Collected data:
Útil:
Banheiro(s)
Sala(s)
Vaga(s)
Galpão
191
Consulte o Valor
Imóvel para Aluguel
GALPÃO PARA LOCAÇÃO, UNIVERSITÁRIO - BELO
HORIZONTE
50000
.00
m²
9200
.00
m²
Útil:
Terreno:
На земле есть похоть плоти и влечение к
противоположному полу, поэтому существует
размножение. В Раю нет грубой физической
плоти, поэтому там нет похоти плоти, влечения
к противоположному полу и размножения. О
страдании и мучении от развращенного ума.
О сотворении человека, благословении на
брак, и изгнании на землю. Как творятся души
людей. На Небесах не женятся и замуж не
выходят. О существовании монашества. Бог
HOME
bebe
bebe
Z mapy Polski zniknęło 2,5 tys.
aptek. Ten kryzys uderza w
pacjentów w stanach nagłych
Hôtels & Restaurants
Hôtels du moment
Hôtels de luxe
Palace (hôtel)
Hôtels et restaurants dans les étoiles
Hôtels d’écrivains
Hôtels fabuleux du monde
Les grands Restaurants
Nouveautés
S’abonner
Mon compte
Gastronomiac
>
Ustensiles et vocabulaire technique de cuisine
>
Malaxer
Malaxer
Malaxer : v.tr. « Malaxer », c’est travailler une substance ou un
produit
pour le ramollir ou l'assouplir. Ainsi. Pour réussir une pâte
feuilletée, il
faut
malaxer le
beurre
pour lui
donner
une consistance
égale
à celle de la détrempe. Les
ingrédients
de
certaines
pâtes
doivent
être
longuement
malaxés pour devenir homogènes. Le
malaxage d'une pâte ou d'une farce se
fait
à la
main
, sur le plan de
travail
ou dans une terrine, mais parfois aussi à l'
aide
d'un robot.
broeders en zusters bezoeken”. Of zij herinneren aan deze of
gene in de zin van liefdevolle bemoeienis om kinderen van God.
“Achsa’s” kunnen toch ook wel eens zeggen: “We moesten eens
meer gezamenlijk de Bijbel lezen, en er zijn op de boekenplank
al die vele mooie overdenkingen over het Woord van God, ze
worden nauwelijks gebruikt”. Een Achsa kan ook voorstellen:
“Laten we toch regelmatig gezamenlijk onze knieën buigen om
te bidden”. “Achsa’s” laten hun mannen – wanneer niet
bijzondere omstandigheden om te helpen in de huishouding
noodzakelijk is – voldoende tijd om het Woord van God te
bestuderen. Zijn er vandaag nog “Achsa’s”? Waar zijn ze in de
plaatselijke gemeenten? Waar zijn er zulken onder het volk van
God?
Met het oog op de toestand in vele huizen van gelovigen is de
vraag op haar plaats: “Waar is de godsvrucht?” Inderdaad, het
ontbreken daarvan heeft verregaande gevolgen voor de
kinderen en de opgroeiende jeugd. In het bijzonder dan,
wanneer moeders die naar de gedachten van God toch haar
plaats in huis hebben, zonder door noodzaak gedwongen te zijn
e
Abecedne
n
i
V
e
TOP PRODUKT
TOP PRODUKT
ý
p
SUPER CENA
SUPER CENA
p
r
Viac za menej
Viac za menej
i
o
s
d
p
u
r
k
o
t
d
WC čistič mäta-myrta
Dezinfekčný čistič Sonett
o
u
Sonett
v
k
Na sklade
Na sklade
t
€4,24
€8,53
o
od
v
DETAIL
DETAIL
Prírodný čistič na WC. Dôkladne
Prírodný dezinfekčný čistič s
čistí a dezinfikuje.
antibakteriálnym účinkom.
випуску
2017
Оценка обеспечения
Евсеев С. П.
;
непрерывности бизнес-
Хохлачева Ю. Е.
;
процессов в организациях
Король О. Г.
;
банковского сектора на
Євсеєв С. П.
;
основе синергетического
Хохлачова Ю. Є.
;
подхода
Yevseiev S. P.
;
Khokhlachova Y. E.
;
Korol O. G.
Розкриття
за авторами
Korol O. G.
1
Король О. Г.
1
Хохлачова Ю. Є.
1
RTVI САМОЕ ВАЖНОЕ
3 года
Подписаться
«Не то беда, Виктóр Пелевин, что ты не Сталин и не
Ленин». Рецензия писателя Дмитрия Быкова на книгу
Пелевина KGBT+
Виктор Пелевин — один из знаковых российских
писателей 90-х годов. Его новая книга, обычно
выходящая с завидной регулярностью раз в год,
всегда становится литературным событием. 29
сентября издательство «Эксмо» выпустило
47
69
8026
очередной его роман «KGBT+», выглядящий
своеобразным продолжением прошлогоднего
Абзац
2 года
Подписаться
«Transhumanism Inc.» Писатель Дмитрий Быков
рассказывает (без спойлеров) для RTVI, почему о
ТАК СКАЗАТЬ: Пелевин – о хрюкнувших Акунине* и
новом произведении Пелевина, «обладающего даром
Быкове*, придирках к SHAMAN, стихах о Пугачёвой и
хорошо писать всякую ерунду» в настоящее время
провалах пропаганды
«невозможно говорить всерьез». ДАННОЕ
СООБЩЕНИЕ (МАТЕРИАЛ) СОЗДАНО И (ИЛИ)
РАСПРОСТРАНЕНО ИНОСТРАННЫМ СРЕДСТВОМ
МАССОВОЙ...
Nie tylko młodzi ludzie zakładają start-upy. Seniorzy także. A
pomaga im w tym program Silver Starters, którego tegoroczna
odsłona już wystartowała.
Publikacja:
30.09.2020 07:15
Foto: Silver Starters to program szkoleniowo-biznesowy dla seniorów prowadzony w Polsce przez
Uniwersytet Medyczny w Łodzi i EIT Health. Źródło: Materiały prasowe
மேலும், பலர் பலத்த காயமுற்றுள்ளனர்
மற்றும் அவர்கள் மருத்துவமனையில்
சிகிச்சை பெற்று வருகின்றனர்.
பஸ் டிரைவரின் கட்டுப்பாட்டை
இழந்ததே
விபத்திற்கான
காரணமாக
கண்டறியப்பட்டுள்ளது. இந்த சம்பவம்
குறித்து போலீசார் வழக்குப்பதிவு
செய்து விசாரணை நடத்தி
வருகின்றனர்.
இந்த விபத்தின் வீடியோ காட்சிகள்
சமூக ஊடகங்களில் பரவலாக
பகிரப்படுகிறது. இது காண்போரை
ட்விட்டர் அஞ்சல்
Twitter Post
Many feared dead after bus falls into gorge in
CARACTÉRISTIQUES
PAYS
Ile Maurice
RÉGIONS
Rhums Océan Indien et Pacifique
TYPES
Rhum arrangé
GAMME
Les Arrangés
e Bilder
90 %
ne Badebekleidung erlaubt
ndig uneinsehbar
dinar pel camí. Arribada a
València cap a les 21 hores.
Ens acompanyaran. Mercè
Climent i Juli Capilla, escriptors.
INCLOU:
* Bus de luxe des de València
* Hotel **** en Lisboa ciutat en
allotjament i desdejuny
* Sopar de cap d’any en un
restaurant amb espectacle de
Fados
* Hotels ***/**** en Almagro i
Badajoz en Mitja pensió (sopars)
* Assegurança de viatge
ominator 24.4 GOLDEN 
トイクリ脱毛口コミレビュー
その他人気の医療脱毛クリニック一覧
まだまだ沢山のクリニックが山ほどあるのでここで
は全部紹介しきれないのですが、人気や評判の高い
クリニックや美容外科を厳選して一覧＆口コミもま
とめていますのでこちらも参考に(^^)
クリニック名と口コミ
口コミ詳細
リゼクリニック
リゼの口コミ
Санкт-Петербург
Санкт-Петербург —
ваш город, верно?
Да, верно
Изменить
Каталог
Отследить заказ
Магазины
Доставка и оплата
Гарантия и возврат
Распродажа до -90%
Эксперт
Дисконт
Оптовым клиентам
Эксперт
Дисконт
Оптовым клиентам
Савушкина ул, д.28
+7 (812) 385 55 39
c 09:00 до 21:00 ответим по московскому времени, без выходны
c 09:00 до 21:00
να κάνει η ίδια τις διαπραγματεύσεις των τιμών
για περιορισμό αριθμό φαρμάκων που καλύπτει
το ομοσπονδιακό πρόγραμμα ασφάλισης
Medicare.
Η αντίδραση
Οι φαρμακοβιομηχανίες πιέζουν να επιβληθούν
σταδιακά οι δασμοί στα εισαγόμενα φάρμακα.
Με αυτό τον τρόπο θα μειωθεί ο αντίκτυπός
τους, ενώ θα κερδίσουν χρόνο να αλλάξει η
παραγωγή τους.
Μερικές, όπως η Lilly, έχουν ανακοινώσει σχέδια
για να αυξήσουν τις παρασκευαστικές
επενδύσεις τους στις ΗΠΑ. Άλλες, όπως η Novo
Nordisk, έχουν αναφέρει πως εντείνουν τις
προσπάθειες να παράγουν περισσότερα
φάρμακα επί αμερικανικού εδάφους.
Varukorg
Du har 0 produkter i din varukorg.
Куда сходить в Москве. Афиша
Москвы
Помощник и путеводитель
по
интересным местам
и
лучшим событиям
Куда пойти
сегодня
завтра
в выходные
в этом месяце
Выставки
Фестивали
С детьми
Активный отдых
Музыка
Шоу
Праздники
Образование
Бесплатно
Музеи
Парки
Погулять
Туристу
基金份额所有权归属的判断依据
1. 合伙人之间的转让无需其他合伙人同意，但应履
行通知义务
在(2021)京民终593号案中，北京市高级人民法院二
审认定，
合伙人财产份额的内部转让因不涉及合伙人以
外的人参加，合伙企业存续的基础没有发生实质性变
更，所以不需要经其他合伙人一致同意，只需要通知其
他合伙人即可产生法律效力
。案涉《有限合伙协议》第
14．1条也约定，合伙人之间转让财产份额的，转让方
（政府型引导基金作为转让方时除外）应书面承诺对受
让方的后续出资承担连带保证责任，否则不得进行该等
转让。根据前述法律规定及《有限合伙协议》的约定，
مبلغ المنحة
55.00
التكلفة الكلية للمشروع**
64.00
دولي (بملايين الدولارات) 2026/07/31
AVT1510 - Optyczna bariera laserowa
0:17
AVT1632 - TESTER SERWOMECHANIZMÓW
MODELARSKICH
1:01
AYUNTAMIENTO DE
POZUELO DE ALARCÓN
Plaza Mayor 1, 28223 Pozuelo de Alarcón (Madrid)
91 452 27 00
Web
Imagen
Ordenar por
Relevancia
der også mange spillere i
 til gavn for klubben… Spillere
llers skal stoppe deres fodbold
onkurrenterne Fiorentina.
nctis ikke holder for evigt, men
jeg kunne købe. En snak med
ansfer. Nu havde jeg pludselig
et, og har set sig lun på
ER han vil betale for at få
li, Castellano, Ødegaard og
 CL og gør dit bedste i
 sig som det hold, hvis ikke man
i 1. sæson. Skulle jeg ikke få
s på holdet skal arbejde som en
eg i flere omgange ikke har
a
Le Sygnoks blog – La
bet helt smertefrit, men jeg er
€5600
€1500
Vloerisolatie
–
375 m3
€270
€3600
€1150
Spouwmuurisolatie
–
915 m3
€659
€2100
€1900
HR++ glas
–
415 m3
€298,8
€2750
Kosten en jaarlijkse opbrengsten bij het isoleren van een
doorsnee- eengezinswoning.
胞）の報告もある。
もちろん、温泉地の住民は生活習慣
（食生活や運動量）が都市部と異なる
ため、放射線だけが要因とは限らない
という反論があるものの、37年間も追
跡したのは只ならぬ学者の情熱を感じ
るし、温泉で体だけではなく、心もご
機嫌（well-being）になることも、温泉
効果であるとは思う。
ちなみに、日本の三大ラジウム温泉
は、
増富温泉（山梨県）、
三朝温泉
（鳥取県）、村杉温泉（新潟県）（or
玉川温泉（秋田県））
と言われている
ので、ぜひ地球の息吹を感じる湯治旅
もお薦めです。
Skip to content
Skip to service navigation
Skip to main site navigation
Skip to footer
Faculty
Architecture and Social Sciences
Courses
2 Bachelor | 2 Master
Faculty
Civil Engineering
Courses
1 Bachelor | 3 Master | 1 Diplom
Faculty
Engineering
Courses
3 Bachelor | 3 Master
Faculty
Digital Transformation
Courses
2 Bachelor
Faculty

About this task: Render the stretch from the start of the entries through the line containing "О сотворении человека, благословении на" as a JSON list of strings, one string per line and with blank lines left out.

Exercise output:
[
  "Útil:",
  "Banheiro(s)",
  "Sala(s)",
  "Vaga(s)",
  "Galpão",
  "191",
  "Consulte o Valor",
  "Imóvel para Aluguel",
  "GALPÃO PARA LOCAÇÃO, UNIVERSITÁRIO - BELO",
  "HORIZONTE",
  "50000",
  ".00",
  "m²",
  "9200",
  ".00",
  "m²",
  "Útil:",
  "Terreno:",
  "На земле есть похоть плоти и влечение к",
  "противоположному полу, поэтому существует",
  "размножение. В Раю нет грубой физической",
  "плоти, поэтому там нет похоти плоти, влечения",
  "к противоположному полу и размножения. О",
  "страдании и мучении от развращенного ума.",
  "О сотворении человека, благословении на"
]